» Exercise aim:
Render the entries below as a JSON list of strings, one string per line, with blank lines omitted.

» Recorded information:
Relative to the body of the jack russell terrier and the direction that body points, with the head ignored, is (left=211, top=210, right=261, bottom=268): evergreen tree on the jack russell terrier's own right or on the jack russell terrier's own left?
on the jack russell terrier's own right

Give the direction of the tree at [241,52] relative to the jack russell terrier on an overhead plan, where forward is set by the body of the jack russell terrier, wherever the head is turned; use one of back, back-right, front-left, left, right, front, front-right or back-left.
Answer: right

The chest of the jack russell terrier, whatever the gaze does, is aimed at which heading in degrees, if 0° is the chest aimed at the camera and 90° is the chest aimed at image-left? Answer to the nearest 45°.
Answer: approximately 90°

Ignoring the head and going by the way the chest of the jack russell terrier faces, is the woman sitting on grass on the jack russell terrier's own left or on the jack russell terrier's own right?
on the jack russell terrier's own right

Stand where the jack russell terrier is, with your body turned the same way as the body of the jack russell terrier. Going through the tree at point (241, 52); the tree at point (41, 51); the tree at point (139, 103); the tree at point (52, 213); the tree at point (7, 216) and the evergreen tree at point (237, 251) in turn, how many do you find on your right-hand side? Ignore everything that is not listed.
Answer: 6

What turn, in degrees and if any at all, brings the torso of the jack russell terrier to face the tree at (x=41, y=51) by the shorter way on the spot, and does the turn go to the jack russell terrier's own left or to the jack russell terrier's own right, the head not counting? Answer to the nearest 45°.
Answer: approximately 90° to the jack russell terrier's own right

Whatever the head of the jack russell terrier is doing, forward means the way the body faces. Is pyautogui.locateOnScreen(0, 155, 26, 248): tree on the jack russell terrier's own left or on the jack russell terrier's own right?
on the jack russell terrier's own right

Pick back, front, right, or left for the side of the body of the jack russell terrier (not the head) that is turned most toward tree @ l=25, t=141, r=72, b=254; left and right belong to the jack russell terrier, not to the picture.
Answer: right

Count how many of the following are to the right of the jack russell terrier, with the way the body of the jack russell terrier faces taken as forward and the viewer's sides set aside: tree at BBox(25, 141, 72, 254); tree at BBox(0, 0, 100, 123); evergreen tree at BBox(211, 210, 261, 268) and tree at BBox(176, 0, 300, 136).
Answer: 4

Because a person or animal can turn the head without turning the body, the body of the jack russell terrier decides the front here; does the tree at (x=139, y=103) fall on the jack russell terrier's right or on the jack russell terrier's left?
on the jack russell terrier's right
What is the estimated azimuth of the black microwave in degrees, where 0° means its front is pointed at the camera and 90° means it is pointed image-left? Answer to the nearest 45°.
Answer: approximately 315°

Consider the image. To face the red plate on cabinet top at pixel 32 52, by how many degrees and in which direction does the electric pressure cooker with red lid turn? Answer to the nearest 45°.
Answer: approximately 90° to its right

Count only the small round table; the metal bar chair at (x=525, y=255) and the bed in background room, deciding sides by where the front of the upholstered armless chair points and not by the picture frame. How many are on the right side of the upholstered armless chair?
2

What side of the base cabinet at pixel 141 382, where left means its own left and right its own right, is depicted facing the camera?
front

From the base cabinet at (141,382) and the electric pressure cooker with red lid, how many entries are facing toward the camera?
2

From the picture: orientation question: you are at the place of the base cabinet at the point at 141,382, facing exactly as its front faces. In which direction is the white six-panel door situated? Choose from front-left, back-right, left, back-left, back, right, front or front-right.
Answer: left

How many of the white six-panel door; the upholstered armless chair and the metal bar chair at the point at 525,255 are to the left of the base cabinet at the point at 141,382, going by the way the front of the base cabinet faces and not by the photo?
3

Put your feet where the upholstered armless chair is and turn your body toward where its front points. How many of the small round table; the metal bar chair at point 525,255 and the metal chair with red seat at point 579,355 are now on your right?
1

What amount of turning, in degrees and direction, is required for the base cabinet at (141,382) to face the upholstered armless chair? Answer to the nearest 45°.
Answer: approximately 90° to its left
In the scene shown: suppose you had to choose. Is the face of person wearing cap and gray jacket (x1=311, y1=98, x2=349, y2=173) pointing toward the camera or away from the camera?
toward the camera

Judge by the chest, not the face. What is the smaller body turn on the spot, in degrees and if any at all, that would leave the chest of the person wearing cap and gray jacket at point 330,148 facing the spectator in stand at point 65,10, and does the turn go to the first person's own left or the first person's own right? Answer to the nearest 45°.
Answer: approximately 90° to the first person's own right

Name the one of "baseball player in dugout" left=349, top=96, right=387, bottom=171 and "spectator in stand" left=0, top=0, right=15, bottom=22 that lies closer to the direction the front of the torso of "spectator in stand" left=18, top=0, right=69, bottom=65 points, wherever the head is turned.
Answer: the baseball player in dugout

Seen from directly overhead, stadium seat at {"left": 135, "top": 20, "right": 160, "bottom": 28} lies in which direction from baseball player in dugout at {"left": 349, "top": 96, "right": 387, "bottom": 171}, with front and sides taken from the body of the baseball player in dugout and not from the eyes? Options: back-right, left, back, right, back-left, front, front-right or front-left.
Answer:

» Solution:
[
  "Relative to the body of the jack russell terrier and the direction that body points, with the head ignored, is (left=211, top=210, right=261, bottom=268): evergreen tree on the jack russell terrier's own right or on the jack russell terrier's own left?",
  "on the jack russell terrier's own right",
  "Give the direction of the tree at [241,52] relative to the jack russell terrier on an overhead plan, where forward is set by the body of the jack russell terrier, wherever the head is turned; use one of back, back-right, front-left, left, right, front, front-right or back-left.",
  "Answer: right",
  "The chest of the jack russell terrier, whatever the gaze does, is aimed at which heading in degrees, if 0° is the chest aimed at the camera and 90° is the chest aimed at image-left? Answer to the nearest 45°.",
  "Answer: approximately 90°",
  "Ignoring the head and going by the way the chest of the jack russell terrier faces, is the woman sitting on grass on the jack russell terrier's own left or on the jack russell terrier's own right?",
  "on the jack russell terrier's own right",
  "Stand where the jack russell terrier is, with your body turned the same way as the body of the jack russell terrier. Going through the tree at point (241, 52); the tree at point (41, 51); the tree at point (139, 103); the tree at point (52, 213); the tree at point (7, 216) and the evergreen tree at point (237, 251) in turn, how many do you find on your right-hand side? Ignore everything that is not listed.",
  "Answer: 6",
  "What turn, in degrees and if any at all, brings the torso of the jack russell terrier to face the tree at (x=41, y=51) by the shorter way on the spot, and does the turn go to the jack russell terrier's own left or to the jack russell terrier's own right, the head not counting? Answer to the nearest 45°.",
  "Answer: approximately 90° to the jack russell terrier's own right",
  "Whatever the head of the jack russell terrier is doing, forward means the way the body faces. Is pyautogui.locateOnScreen(0, 155, 26, 248): tree on the jack russell terrier's own left or on the jack russell terrier's own right?",
  "on the jack russell terrier's own right",
  "Pick back, front, right, or left for the side of the body of the jack russell terrier (not the head) that is turned most toward tree @ l=25, t=141, r=72, b=254; left and right belong to the jack russell terrier, not to the picture.",
  "Answer: right",
  "Count how many of the following are to the right of the jack russell terrier, with the way the body of the jack russell terrier faces taken as forward and the viewer's sides set aside: tree at BBox(25, 141, 72, 254); tree at BBox(0, 0, 100, 123); evergreen tree at BBox(211, 210, 261, 268) and tree at BBox(176, 0, 300, 136).",
  "Answer: 4",
  "Because a person or animal can turn the head without turning the body, the body of the jack russell terrier decides the front here; does the tree at (x=139, y=103) fall on the jack russell terrier's right or on the jack russell terrier's left?",
  "on the jack russell terrier's right",
  "What is the estimated azimuth of the black microwave in degrees, where 0° means its front is pointed at the camera and 90° means it is pointed image-left? Answer to the nearest 45°.",
  "Answer: approximately 315°",
  "Consider the image. To face the red plate on cabinet top at pixel 32 52, by how many degrees and in which direction does the electric pressure cooker with red lid turn? Answer to the nearest 45°.",
  "Answer: approximately 90° to its right",
  "Count only the small round table; the metal bar chair at (x=525, y=255) and the bed in background room, deciding sides by where the front of the upholstered armless chair points and not by the picture frame. How many are on the right side of the upholstered armless chair?",
  "2",
  "What side of the base cabinet at pixel 141 382, where left means its own left and right its own right, is depicted facing the camera?",
  "front",
  "From the base cabinet at (141,382) and the electric pressure cooker with red lid, how many entries are facing toward the camera?",
  "2",
  "From the picture: orientation question: you are at the place of the base cabinet at the point at 141,382, facing exactly as its front faces. In which direction is the white six-panel door situated? Choose from front-left, back-right, left, back-left, back, right, front or front-right.",
  "Answer: left",
  "How many of the white six-panel door; the upholstered armless chair and the metal bar chair at the point at 525,255 are to the left of the base cabinet at the point at 141,382, going by the way the front of the base cabinet faces and not by the photo?",
  "3",
  "Put your feet where the upholstered armless chair is and turn your body toward where its front points. How many of the small round table; the metal bar chair at point 525,255 and the metal chair with red seat at point 579,355 are now on your right?",
  "1",
  "What amount of turning, in degrees and direction, is required for the base cabinet at (141,382) to face the upholstered armless chair? Answer to the nearest 45°.",
  "Answer: approximately 90° to its left",
  "In the scene shown: suppose you had to choose. Is the face of person wearing cap and gray jacket (x1=311, y1=98, x2=349, y2=173) pointing toward the camera or away from the camera?",
  "toward the camera",
  "Judge by the chest, not the face. What is the smaller body turn on the spot, in degrees and if any at all, that would leave the chest of the person wearing cap and gray jacket at point 330,148 facing the spectator in stand at point 65,10, and does the turn go to the first person's own left or the first person's own right? Answer to the nearest 45°.",
  "Answer: approximately 90° to the first person's own right",
  "Name the one of \"baseball player in dugout\" left=349, top=96, right=387, bottom=171 and \"spectator in stand\" left=0, top=0, right=15, bottom=22 that lies closer to the direction the front of the torso of \"spectator in stand\" left=18, top=0, right=69, bottom=65 points, wherever the head is turned.",
  "Answer: the baseball player in dugout",
  "Seen from directly overhead, stadium seat at {\"left\": 135, \"top\": 20, \"right\": 160, \"bottom\": 28} lies in which direction from baseball player in dugout at {\"left\": 349, \"top\": 96, \"right\": 387, \"bottom\": 171}, with front and sides taken from the body of the baseball player in dugout and not from the eyes? Options: back-right, left, back, right, back-left, front, front-right or front-left.",
  "Answer:"
]